(Brano scelto):
Vivere a Berlino Est 2.0 tra profezia e realtà

Un libro che potrebbe essere una evoluzione di 1984 di Orwell con qualche aggiunta di Asimov e un po’ di Soloviev.
La pandemia di Covid ha certamente ispirato Federico Cenci nel proporci questo mondo distopico i cui capitoli in qualche modo sono in parte già realtà: telecamere ovunque, lo stato che norma le funzioni religiose, internet controllato, i media producono false notizie ma hanno incarico di battersi contro le notizie false, lo stato che ci dice cosa fare e cosa non fare, cosa dire e persino cosa non dire e come lo puoi dire.
Sbagli un aggettivo e sei scorretto. Perdi punti, come nel regime comunista cinese. Eppure siamo in una Europa nuova, la patria dei diritti, pure di quelli inventati e inesistenti che rischiano di schiantare quelli inalienabili.

In fondo i lockdown nel mondo, i morti reali e le esasperazioni giornalistiche hanno solo messo in evidenza situazioni e problemi reali.
La privacy, il controllo delle masse, l’informatica e la tecnologia che apparentemente sono ad uso e consumo delle masse e in realtà rendono le masse ad uso e consumo di chi quelle tecnologie e reti possiede.

[Voci archiviate]
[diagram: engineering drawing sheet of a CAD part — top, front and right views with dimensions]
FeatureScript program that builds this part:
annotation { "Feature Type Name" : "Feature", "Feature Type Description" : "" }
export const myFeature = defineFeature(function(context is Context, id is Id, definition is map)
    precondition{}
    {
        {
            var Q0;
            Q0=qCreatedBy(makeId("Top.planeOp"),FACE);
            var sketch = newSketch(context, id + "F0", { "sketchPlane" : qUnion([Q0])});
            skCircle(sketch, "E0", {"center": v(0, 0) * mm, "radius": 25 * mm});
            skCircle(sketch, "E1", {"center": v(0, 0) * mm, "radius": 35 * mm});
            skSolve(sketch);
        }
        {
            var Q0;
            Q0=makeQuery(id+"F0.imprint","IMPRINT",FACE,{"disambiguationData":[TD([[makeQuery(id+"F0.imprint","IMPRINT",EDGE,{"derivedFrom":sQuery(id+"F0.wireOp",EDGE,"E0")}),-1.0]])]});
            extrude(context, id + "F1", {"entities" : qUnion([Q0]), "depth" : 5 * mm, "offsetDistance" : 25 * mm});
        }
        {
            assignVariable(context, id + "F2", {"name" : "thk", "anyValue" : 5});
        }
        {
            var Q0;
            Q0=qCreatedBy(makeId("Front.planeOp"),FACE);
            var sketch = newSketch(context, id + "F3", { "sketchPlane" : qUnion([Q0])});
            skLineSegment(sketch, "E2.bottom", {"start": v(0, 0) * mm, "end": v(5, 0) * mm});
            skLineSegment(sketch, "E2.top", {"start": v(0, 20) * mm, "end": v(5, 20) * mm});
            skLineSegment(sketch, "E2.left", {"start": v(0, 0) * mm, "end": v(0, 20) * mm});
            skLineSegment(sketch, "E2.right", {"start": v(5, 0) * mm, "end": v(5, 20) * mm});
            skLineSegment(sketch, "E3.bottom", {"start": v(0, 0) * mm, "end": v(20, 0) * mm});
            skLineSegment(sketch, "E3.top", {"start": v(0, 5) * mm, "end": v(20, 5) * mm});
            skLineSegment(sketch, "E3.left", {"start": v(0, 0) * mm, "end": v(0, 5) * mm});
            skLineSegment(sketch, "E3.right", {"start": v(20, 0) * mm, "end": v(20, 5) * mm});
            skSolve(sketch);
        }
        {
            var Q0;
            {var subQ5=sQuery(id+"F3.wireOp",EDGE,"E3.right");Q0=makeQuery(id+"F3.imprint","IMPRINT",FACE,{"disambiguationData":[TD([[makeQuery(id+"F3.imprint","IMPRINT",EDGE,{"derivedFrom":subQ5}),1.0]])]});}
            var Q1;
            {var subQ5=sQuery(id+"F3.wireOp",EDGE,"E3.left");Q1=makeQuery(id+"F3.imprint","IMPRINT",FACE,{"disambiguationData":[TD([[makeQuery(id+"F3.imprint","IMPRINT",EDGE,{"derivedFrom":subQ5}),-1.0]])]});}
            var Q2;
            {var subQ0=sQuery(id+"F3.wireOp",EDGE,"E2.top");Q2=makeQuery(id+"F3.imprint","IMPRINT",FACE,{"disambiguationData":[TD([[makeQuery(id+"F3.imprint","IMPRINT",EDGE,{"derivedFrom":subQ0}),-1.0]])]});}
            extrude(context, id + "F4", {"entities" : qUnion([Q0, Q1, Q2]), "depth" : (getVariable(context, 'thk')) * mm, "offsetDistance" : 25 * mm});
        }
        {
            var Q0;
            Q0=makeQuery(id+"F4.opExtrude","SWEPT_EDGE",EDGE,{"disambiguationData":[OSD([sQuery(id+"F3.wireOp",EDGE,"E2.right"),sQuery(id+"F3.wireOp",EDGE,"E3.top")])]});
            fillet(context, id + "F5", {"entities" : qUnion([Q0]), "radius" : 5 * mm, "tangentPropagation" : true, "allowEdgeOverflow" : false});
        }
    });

(Esercizi):
- A) Secondo la recensione, che cosa ha certamente ispirato Federico Cenci nel proporre il suo mondo distopico?
- B) Prosegui la recensione dal punto in cui si ferma.
Le righe non servono per questo lavoro.

(Risposte scritte):
- A) La pandemia di Covid.

- B)
Ogni riferimento a fatti o persone qui non è puramente casuale, ma se non è reale è perlomeno realistico. Il tutto visto, sognato o subìto dall’interno, come se Federico Cenci, l’autore, fosse lì nel pieno della distopia.
E la fantasia che percorre questo libro è inquietante e allo stesso tempo ci apre gli occhi sul bisogno immenso che abbiamo di formarci e allenarci a difendere la verità, perchè il muro di tecnoscienza, di politicamente corretto, di progresso senza valori che vuole imprigionarci ha un grande difetto, il male è un perdente, è una armata fatta di combattenti che vogliono distruggersi anche tra loro e quindi destinata a crollare. Non dobbiamo temere anche a Berlino 2.0 il muro puo’ crollare, o se non crolla si puo’ provare a scavare un tunnel, o aprire un varco oppure…..
Buona lettura, confidando fra qualche anno di poter leggere un Roma 3.0. Perchè in Europa ora comanda Berlino. Ma è solo a Roma che c’è speranza.